A recently detected Mac OS X Trojan horse program exploits a flaw in Apple Remote Desktop Agent (ARDAgent) to load itself as root and take control of vulnerable machines. The malware has numerous capabilities, including keystroke logging, opening ports in the firewall to evade detection, taking pictures with the built-in camera and turning on file sharing. Users can protect their systems by removing ARDAgent from its normal location and archiving it. A second Trojan affecting Macs pretends to be a poker application and tries to gain secure shell access to vulnerable machines.
SC Magazine
Computer World
The Register
[Editor's Note (Pescatore): Since Apple's market share at enterprises will double in 2008, this item and the Safari patches points out that Apple needs to make progress in its secure development life cycle, and enterprises must factor the cost of patching Apple PCs into the acquisition costs or in the costs of letting users use their own Macs for company business.
(Skoudis): The underlying vulnerability here is an old-fashioned SUID root program called ARDAgent that attackers can trick into running code on their behalf as root in a local privilege escalation attack. SUID root programs aren't inherently evil -- a normal system needs several of them for day-to-day operation. But if SUID programs aren't carefully designed and implemented, they could lead to this kind of attack. To get an inventory of all SUID root programs on a Mac or Linux system, you could run: "find / -user 0 -perm -4000". I'm sure attackers are searching for other Mac programs with similar flaws.]

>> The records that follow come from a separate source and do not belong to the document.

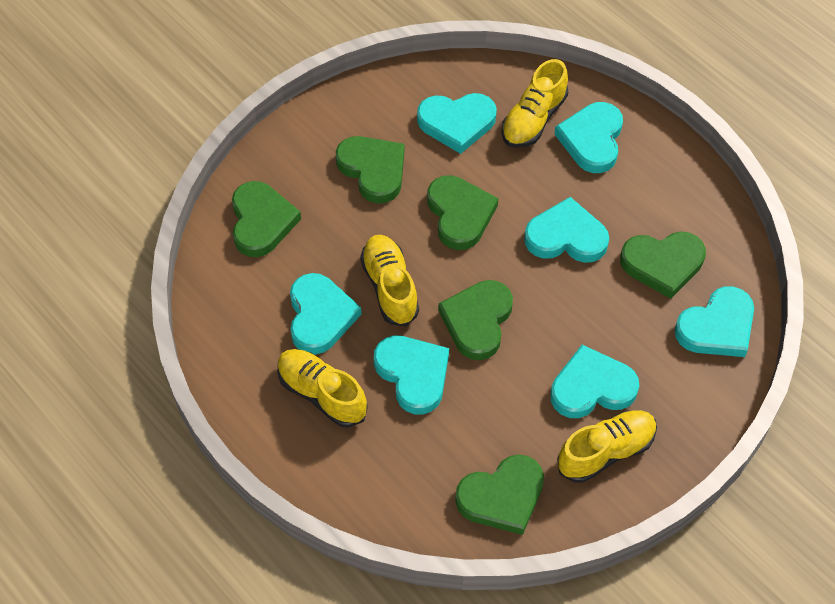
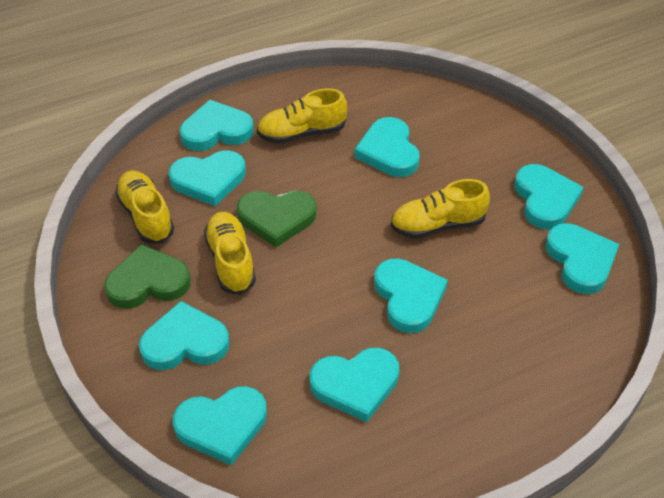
green heart: 6 -> 2
turquoise heart: 7 -> 9

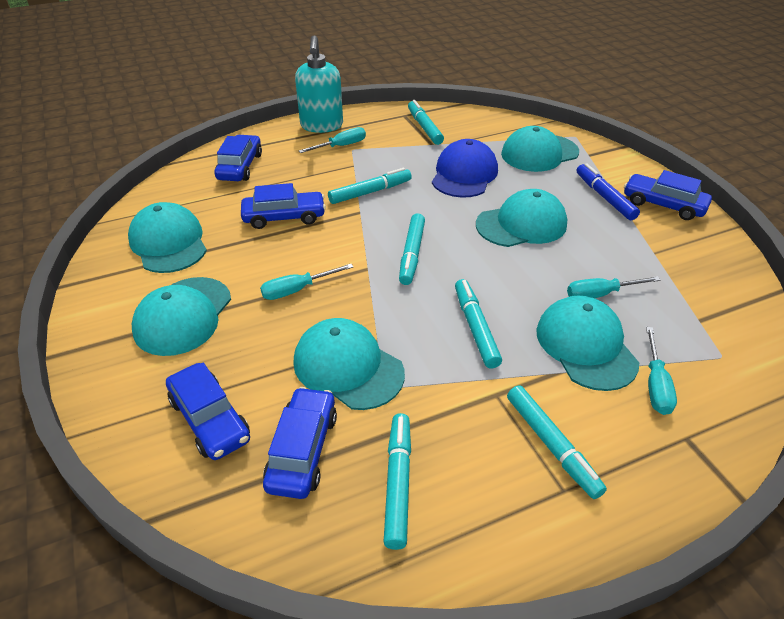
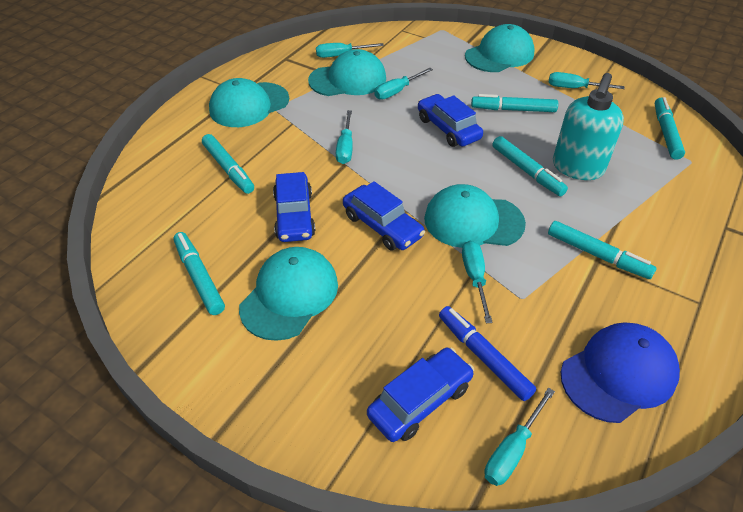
blue car: 5 -> 4
turquoise cap: 6 -> 5
turquoise screwdriver: 4 -> 6

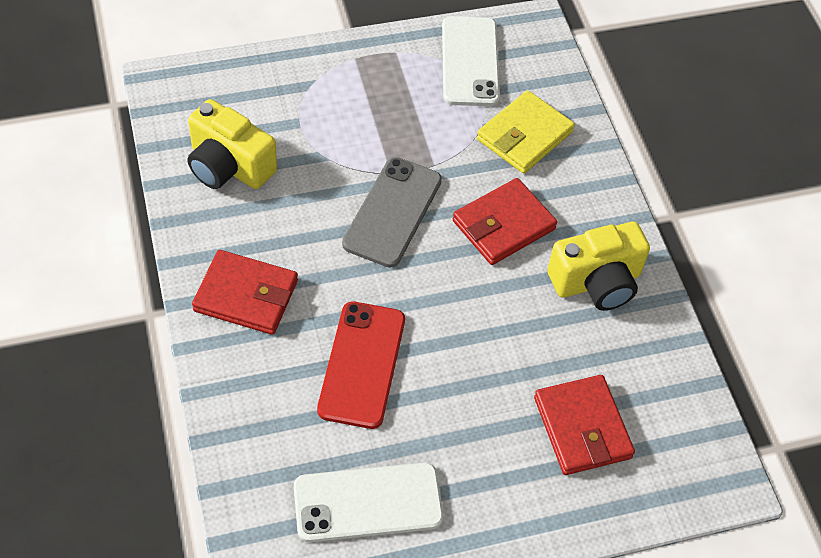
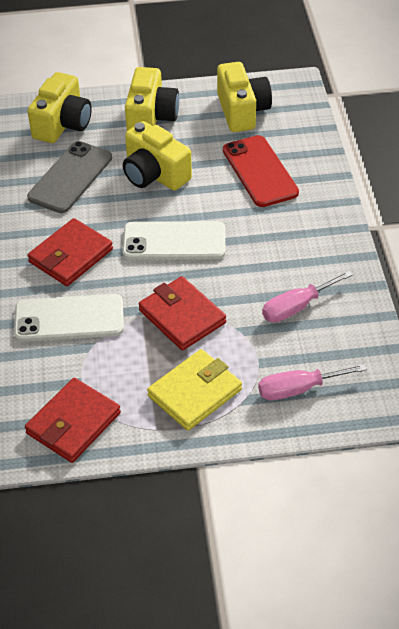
pink screwdriver: 0 -> 2
yellow camera: 2 -> 4

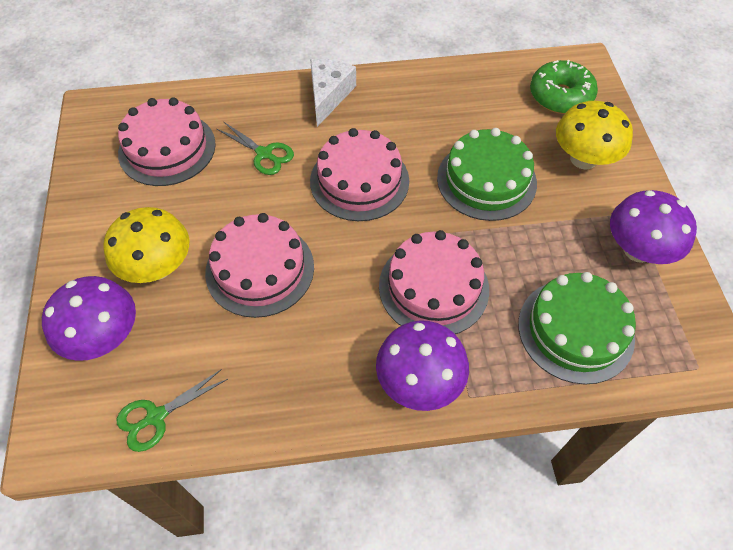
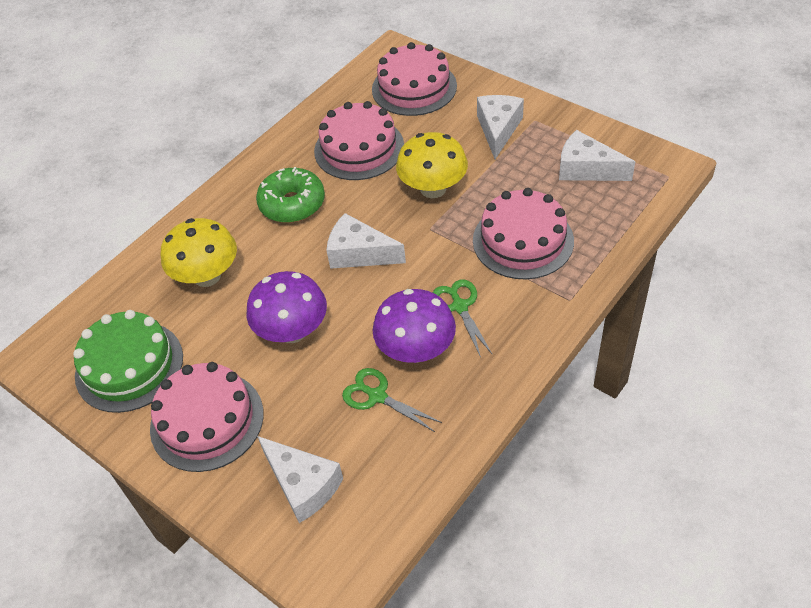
green cake: 2 -> 1
purple mushroom: 3 -> 2
white cheese: 1 -> 4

This, and the Safari on Windows fiasco, shows that Apple is not inherently better than Microsoft at software and system design. Obviously Apple started from a more solid base when they decided to use BSD as the basis of the new operating system, but when one looks at the software they have implemented on top of that base one sees that they have a ways to go. SUID programs have been developed for a long time on Unix and there are reams of papers on how to do it securely. Apple have no excuse for getting it wrong.